Transformer Embedding
BERTopic supports several libraries for encoding our text to dense vector embeddings. If we build poor quality embeddings, nothing we do in the other steps will be able to help us, so it is very important that we choose a suitable embedding model from one of the supported libraries, which include:
- Sentence Transformers
- Flair
- SpaCy
- Gensim
- USE (from TF Hub)
Of the above, the Sentence Transformers library provides the most extensive library of high-performing sentence embedding models. They can be found on HuggingFace Hub by searching for “sentence-transformers”.
We can find official sentence transformer models by searching for “sentence-transformers” on HuggingFace Hub.
The first result of this search is sentence-transformers/all-MiniLM-L6-v2
, this is a popular high-performing model that creates 384-dimensional sentence embeddings.

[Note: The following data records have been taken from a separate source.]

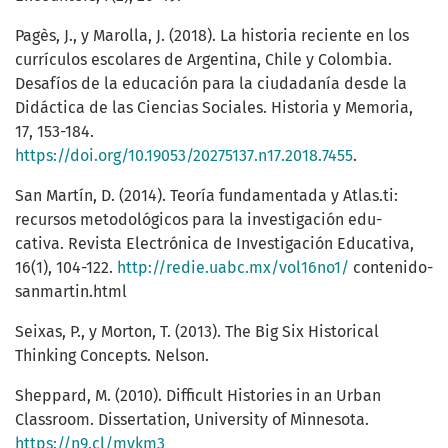
Pagès, J., y Marolla, J. (2018). La historia reciente en los
currículos escolares de Argentina, Chile y Colombia.
Desafíos de la educación para la ciudadanía desde la
Didáctica de las Ciencias Sociales. Historia y Memoria,
17, 153-184.
https://doi.org/10.19053/20275137.n17.2018.7455
.
San Martín, D. (2014). Teoría fundamentada y Atlas.ti:
recursos metodológicos para la investigación edu-
cativa. Revista Electrónica de Investigación Educativa,
16(1), 104-122.
http://redie.uabc.mx/vol16no1/
contenido-
sanmartin.html
Seixas, P., y Morton, T. (2013). The Big Six Historical
Thinking Concepts. Nelson.
Sheppard, M. (2010). Difficult Histories in an Urban
Classroom. Dissertation, University of Minnesota.
https://n9.cl/mvkm3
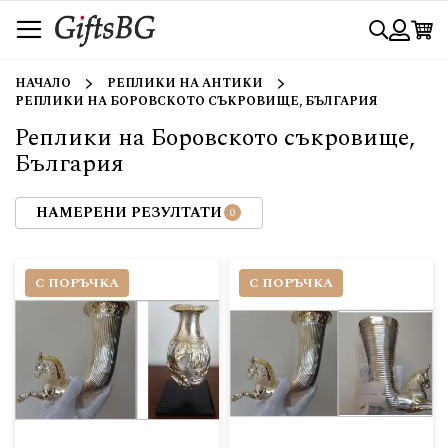
Прескачане
Търси
към
съдържанието
Вход
НАЧАЛО
РЕПЛИКИ НА АНТИКИ
РЕПЛИКИ НА БОРОВСКОТО СЪКРОВИЩЕ, БЪЛГАРИЯ
Реплики на Боровското съкровище,
България
НАМЕРЕНИ РЕЗУЛТАТИ
С ПОРЪЧКА
С ПОРЪЧКА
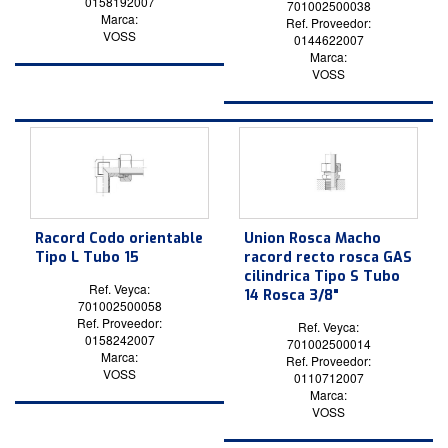
0158192007
701002500038
Marca:
Ref. Proveedor:
VOSS
0144622007
Marca:
VOSS
Racord Codo orientable
Union Rosca Macho
Tipo L Tubo 15
racord recto rosca GAS
cilindrica Tipo S Tubo
Ref. Veyca:
14 Rosca 3/8"
701002500058
Ref. Proveedor:
Ref. Veyca:
0158242007
701002500014
Marca:
Ref. Proveedor:
VOSS
0110712007
Marca:
VOSS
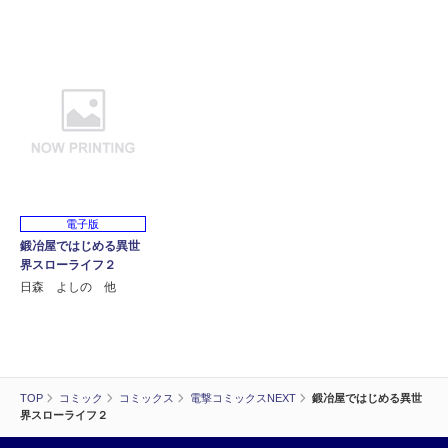
電子版
鍛冶屋ではじめる異世
界スローライフ２
日森 よしの 他
TOP
コミック
コミックス
電撃コミックスNEXT
鍛冶屋ではじめる異世
界スローライフ２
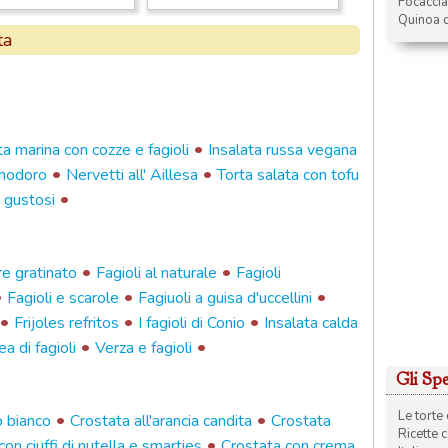
Focacci
Quinoa c
ta
•
ta marina con cozze e fagioli
Insalata russa vegana
•
•
pomodoro
Nervetti all' Aillesa
Torta salata con tofu
•
 gustosi
•
•
re gratinato
Fagioli al naturale
Fagioli
•
•
•
Fagioli e scarole
Fagiuoli a guisa d'uccellini
•
•
•
Frijoles refritos
I fagioli di Conio
Insalata calda
•
•
a di fagioli
Verza e fagioli
Gli Spec
Le torte 
•
•
o bianco
Crostata all'arancia candita
Crostata
Ricette 
•
on ciuffi di nutella e smarties
Crostata con crema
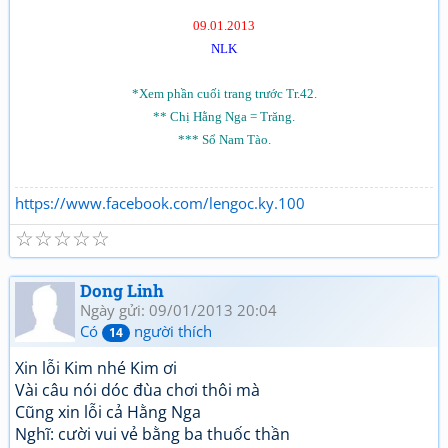
09.01.2013
NLK
*Xem phần cuối trang trước Tr.42.
** Chị Hằng Nga = Trăng.
*** Sổ Nam Tào.
https://www.facebook.com/lengoc.ky.100
☆
☆
☆
☆
☆
Dong Linh
Ngày gửi: 09/01/2013 20:04
Có
người thích
14
Xin lỗi Kim nhé Kim ơi
Vài câu nói dóc đùa chơi thôi mà
Cũng xin lỗi cả Hằng Nga
Nghĩ: cười vui vẻ bằng ba thuốc thần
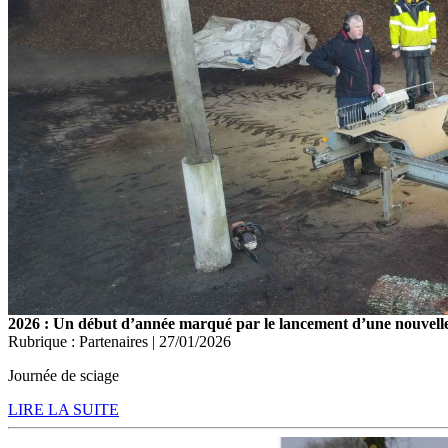
2026 : Un début d’année marqué par le lancement d’une nouvelle 
Rubrique : Partenaires | 27/01/2026
Journée de sciage
LIRE LA SUITE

To initialize the model and encode our Reddit topics data, we first pip install sentence-transformers
and then write:
from sentence_transformers import SentenceTransformer
model = SentenceTransformer('all-MiniLM-L6-v2')
model
SentenceTransformer(
(0): Transformer({'max_seq_length': 256, 'do_lower_case': False}) with Transformer model: BertModel
(1): Pooling({'word_embedding_dimension': 384, 'pooling_mode_cls_token': False, 'pooling_mode_mean_tokens': True, 'pooling_mode_max_tokens': False, 'pooling_mode_mean_sqrt_len_tokens': False})
(2): Normalize()
)
import numpy as np
from tqdm.auto import tqdm
batch_size = 16
embeds = np.zeros((n, model.get_sentence_embedding_dimension()))
for i in tqdm(range(0, n, batch_size)):
i_end = min(i+batch_size, n)
batch = data['selftext'][i:i_end]
batch_embed = model.encode(batch)
embeds[i:i_end,:] = batch_embed
100%|██████████| 195/195 [08:51<00:00, 2.73s/it]
Here we have encoded our text in batches of 16
. Each batch is added to the embeds
array. Once we have all of the sentence embeddings in embeds
we’re ready to move on to the next step.
Dimensionality Reduction
After building our embeddings, BERTopic compresses them into a lower-dimensional space. This means that our 384-dimensional vectors are transformed into two/three-dimensional vectors.
We can do this because 384 dimensions are a lot, and it is unlikely that we really need that many dimensions to represent our text [4]. Instead, we attempt to compress that information into two or three dimensions.
We do this so that the following HDBSCAN clustering step can be done more efficiently. Performing the clustering step with 384-dimensions would be desperately slow [5].
Another benefit is that we can visualize our data; this is incredibly helpful when assessing whether our data can be clustered. Visualization also helps when tuning the dimensionality reduction parameters.
To help us understand dimensionality reduction, we will start with a 3D representation of the world. You can find the code for this part here.
3D scatter plot of points from the jamescalam/world-cities-geo
dataset.
We can apply many dimensionality reduction techniques to this data; two of the most popular choices are PCA and t-SNE.